Cyber Incident Victim: Korea Advanced Institute of Science and Technology
Date:
Nov 2015
Location:
South Korea
Summary
A cybersecurity breach at the Korea Advanced Institute of Science and Technology compromised credit card information belonging to students and faculty, with approximately 20 initial victims reporting unauthorized small transactions processed in Japan. The fraudulent charges, detected via text alerts, prompted credit card companies to block further transactions from the affected accounts. Investigations suggested the data theft originated from a compromised card reader at a campus-adjacent store in Daejeon, where the attacker appeared to conduct test payments. The institution anticipated additional cases as awareness increased and urged affected individuals to report incidents to authorities.

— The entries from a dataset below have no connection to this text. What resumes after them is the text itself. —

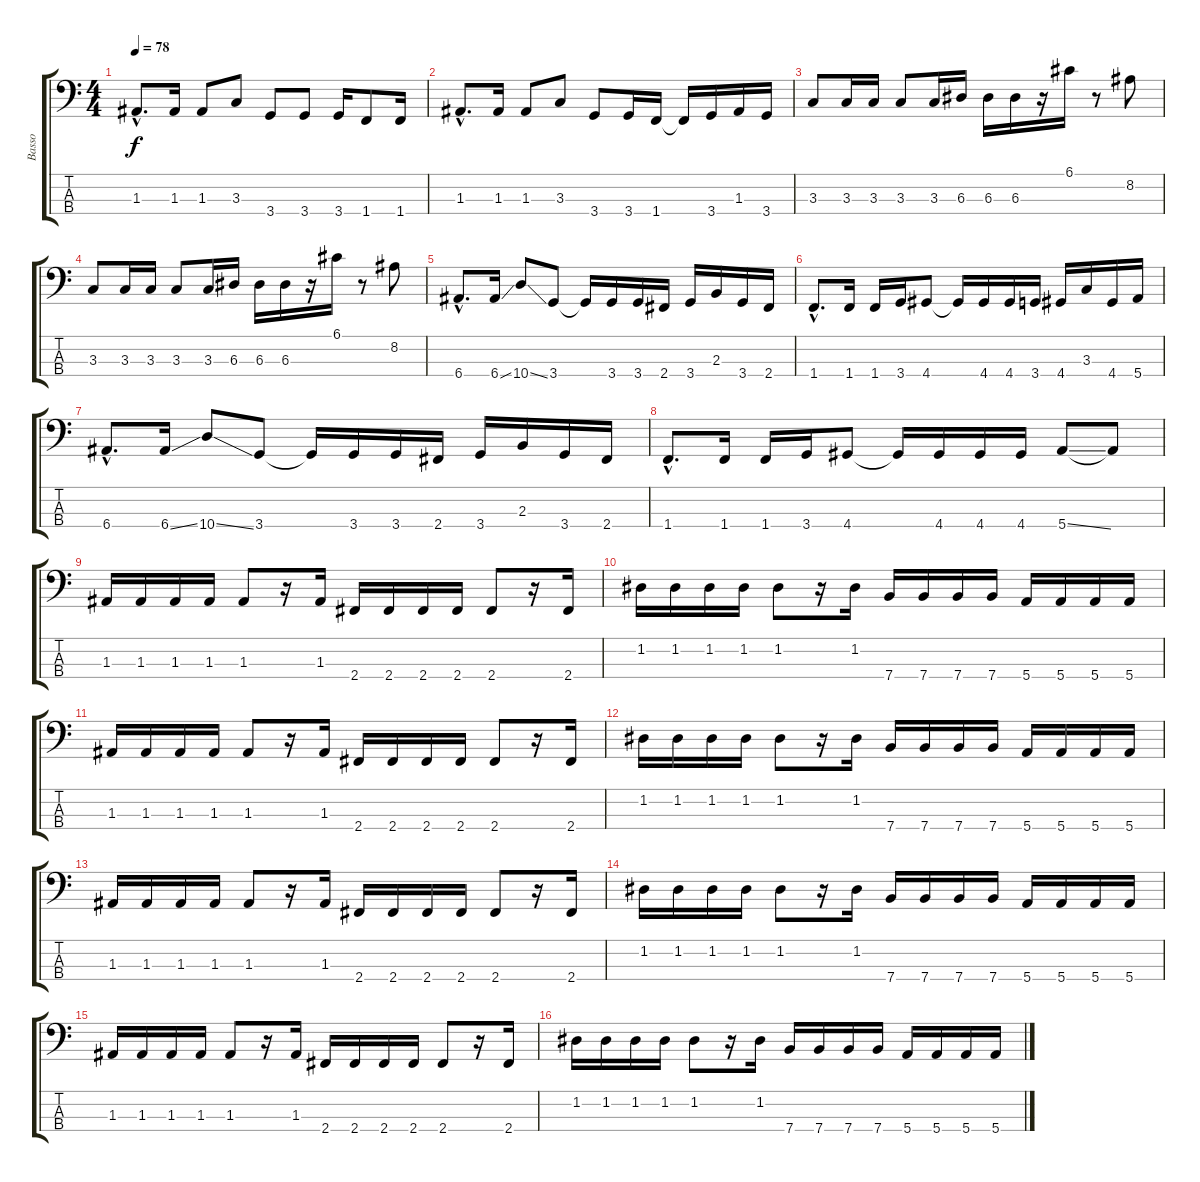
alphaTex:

\track ("Basso" "Basso") {instrument electricbasspick}
\staff {score tabs}
\tuning (G2 D2 A1 E1) {hide}
\ts (4 4)
\tempo 78
\clef f4
\ks c
1.3{hac}.8{d dy f} 1.3.16 1.3.8 3.3.8 3.4.8 3.4.8 3.4.16 1.4.8 1.4.16 |
1.3{hac}.8{d} 1.3.16 1.3.8 3.3.8 3.4.8 3.4.16 1.4.16 1.4{t}.16 3.4.16 1.3.16 3.4.16 |
3.3.8 3.3.16 3.3.16 3.3.8 3.3.16 6.3.16 6.3.16 6.3.16 r.16 6.1.16 r.8 8.2.8 |
3.3.8 3.3.16 3.3.16 3.3.8 3.3.16 6.3.16 6.3.16 6.3.16 r.16 6.1.16 r.8 8.2.8 |
6.4{hac}.8{d} 6.4{ss}.16 10.4{ss}.8 3.4.8 3.4{t}.16 3.4.16 3.4.16 2.4.16 3.4.16 2.3.16 3.4.16 2.4.16 |
1.4{hac}.8{d} 1.4.16 1.4.16 3.4.16 4.4.8 4.4{t}.16 4.4.16 4.4.16 3.4.16 4.4.16 3.3.16 4.4.16 5.4.16 |
6.4{hac}.8{d} 6.4{ss}.16 10.4{ss}.8 3.4.8 3.4{t}.16 3.4.16 3.4.16 2.4.16 3.4.16 2.3.16 3.4.16 2.4.16 |
1.4{hac}.8{d} 1.4.16 1.4.16 3.4.16 4.4.8 4.4{t}.16 4.4.16 4.4.16 4.4.16 5.4{ss}.8 5.4{t}.8 |
1.3.16 1.3.16 1.3.16 1.3.16 1.3.8 r.16 1.3.16 2.4.16 2.4.16 2.4.16 2.4.16 2.4.8 r.16 2.4.16 |
1.2.16 1.2.16 1.2.16 1.2.16 1.2.8 r.16 1.2.16 7.4.16 7.4.16 7.4.16 7.4.16 5.4.16 5.4.16 5.4.16 5.4.16 |
1.3.16 1.3.16 1.3.16 1.3.16 1.3.8 r.16 1.3.16 2.4.16 2.4.16 2.4.16 2.4.16 2.4.8 r.16 2.4.16 |
1.2.16 1.2.16 1.2.16 1.2.16 1.2.8 r.16 1.2.16 7.4.16 7.4.16 7.4.16 7.4.16 5.4.16 5.4.16 5.4.16 5.4.16 |
1.3.16 1.3.16 1.3.16 1.3.16 1.3.8 r.16 1.3.16 2.4.16 2.4.16 2.4.16 2.4.16 2.4.8 r.16 2.4.16 |
1.2.16 1.2.16 1.2.16 1.2.16 1.2.8 r.16 1.2.16 7.4.16 7.4.16 7.4.16 7.4.16 5.4.16 5.4.16 5.4.16 5.4.16 |
1.3.16 1.3.16 1.3.16 1.3.16 1.3.8 r.16 1.3.16 2.4.16 2.4.16 2.4.16 2.4.16 2.4.8 r.16 2.4.16 |
1.2.16 1.2.16 1.2.16 1.2.16 1.2.8 r.16 1.2.16 7.4.16 7.4.16 7.4.16 7.4.16 5.4.16 5.4.16 5.4.16 5.4.16
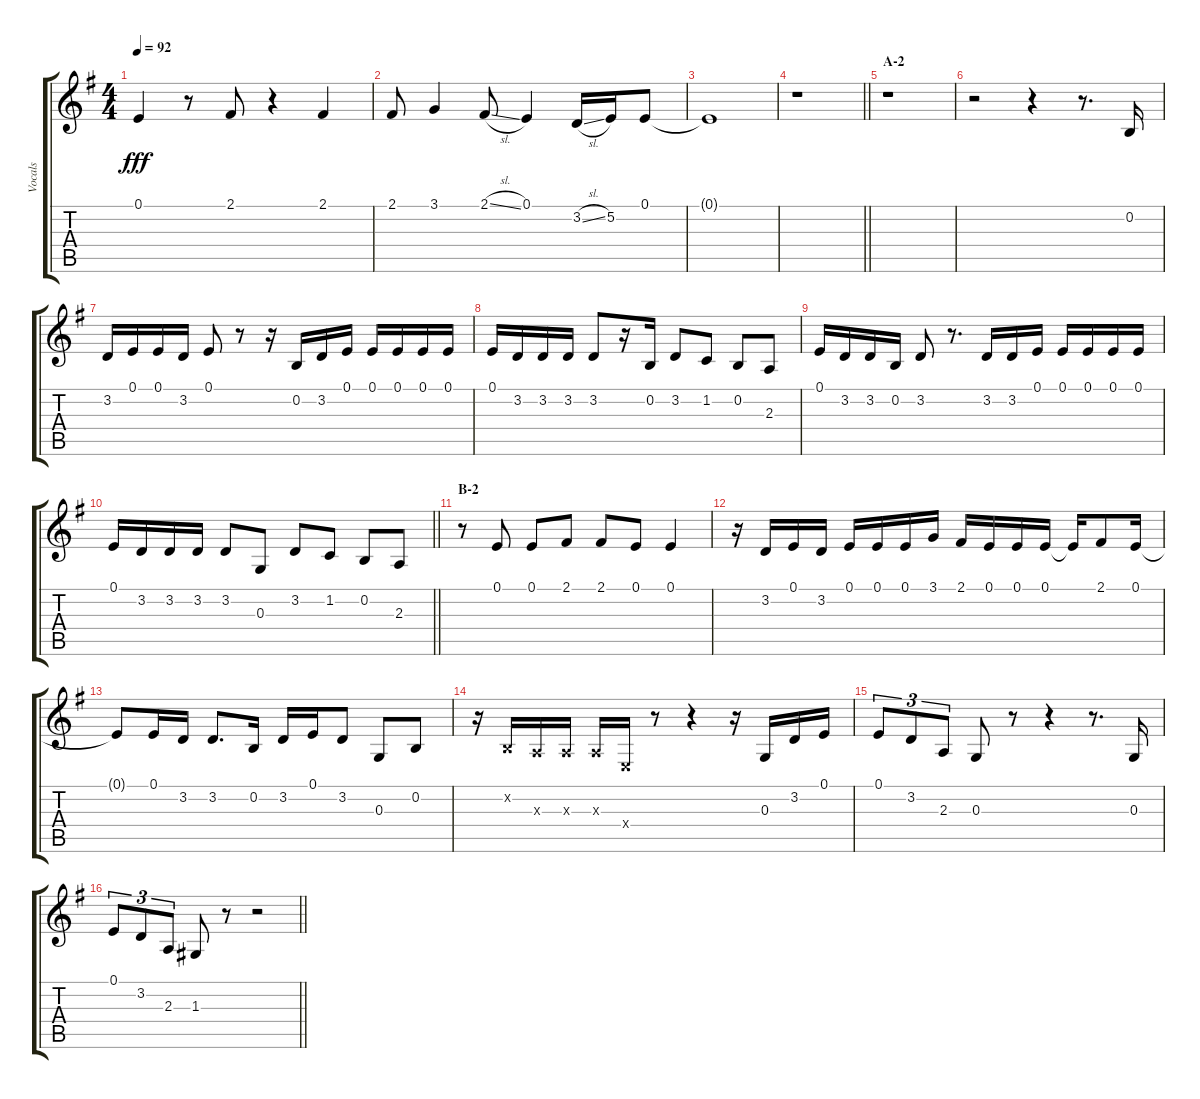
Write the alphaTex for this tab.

\track ("Vocals" "Vocals") {instrument voiceoohs}
\staff {score tabs}
\tuning (E4 B3 G3 D3 A2 E2) {hide}
\ts (4 4)
\tempo 92
\clef g2
\ks eminor
0.1.4{dy fff} r.8 2.1.8 r.4 2.1.4 |
2.1.8 3.1.4 2.1{sl}.8 0.1.4 3.2{sl}.16 5.2.16 0.1.8 |
0.1{t}.1 |
\barLineRight lightlight
r.1 |
\section ("" "A-2")
r.1 |
r.2 r.4 r.8{d} 0.2.16 |
3.2.16 0.1.16 0.1.16 3.2.16 0.1.8 r.8 r.16 0.2.16 3.2.16 0.1.16 0.1.16 0.1.16 0.1.16 0.1.16 |
0.1.16 3.2.16 3.2.16 3.2.16 3.2.8 r.16 0.2.16 3.2.8 1.2.8 0.2.8 2.3.8 |
0.1.16 3.2.16 3.2.16 0.2.16 3.2.8 r.8{d} 3.2.16 3.2.16 0.1.16 0.1.16 0.1.16 0.1.16 0.1.16 |
\barLineRight lightlight
0.1.16 3.2.16 3.2.16 3.2.16 3.2.8 0.3.8 3.2.8 1.2.8 0.2.8 2.3.8 |
\section ("" "B-2")
r.8 0.1.8 0.1.8 2.1.8 2.1.8 0.1.8 0.1.4 |
r.16 3.2.16 0.1.16 3.2.16 0.1.16 0.1.16 0.1.16 3.1.16 2.1.16 0.1.16 0.1.16 0.1.16 0.1{t}.16 2.1.8 0.1.16 |
0.1{t}.8 0.1.16 3.2.16 3.2.8{d} 0.2.16 3.2.16 0.1.16 3.2.8 0.3.8 0.2.8 |
r.16 0.2{x}.16 2.3{x}.16 2.3{x}.16 2.3{x}.16 2.4{x}.16 r.8 r.4 r.16 0.3.16 3.2.16 0.1.16 |
0.1.8{tu (3 2)} 3.2.8{tu (3 2)} 2.3.8{tu (3 2)} 0.3.8 r.8 r.4 r.8{d} 0.3.16 |
\barLineRight lightlight
0.1.8{tu (3 2)} 3.2.8{tu (3 2)} 2.3.8{tu (3 2)} 1.3.8 r.8 r.2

| CIA Posture | Motives | Tactics, Techniques & Procedures |
|---|---|---|
| Available to members | 1 motive | 1 technique |
| Threat Actors | Type | Location |
|---|---|---|
| 0 actors | Available to members | Available to members |
Description
In November 2015, the Korea Advanced Institute of Science and Technology (KAIST) confirmed a credit card data breach affecting students and faculty. The incident came to light on Wednesday evening when multiple students received text message alerts about small overseas transactions on their credit cards, primarily charges of 1 or 2 yen processed in Japan. Approximately 20 individuals were initially identified as victims, though KAIST officials cautioned this number could increase as awareness spread. The compromised credit card information enabled unauthorized payments, though the financial impact per transaction remained minimal. Credit card companies responded swiftly by blocking further transactions originating from the suspicious card reader implicated in the breach.
Investigations revealed the data theft likely occurred through a compromised credit card reader at an unspecified store near KAIST's Daejeon campus, with evidence suggesting the hacker was testing stolen card details through small-value international transactions. While most victims were students, faculty members also reported unauthorized charges. KAIST formally notified affected individuals and coordinated with financial institutions to halt fraudulent activity. The institute urged additional potential victims to report incidents directly to campus authorities and local police for documentation and investigation. No technical details about the card reader compromise or the attacker's identity were disclosed publicly during the initial response phase.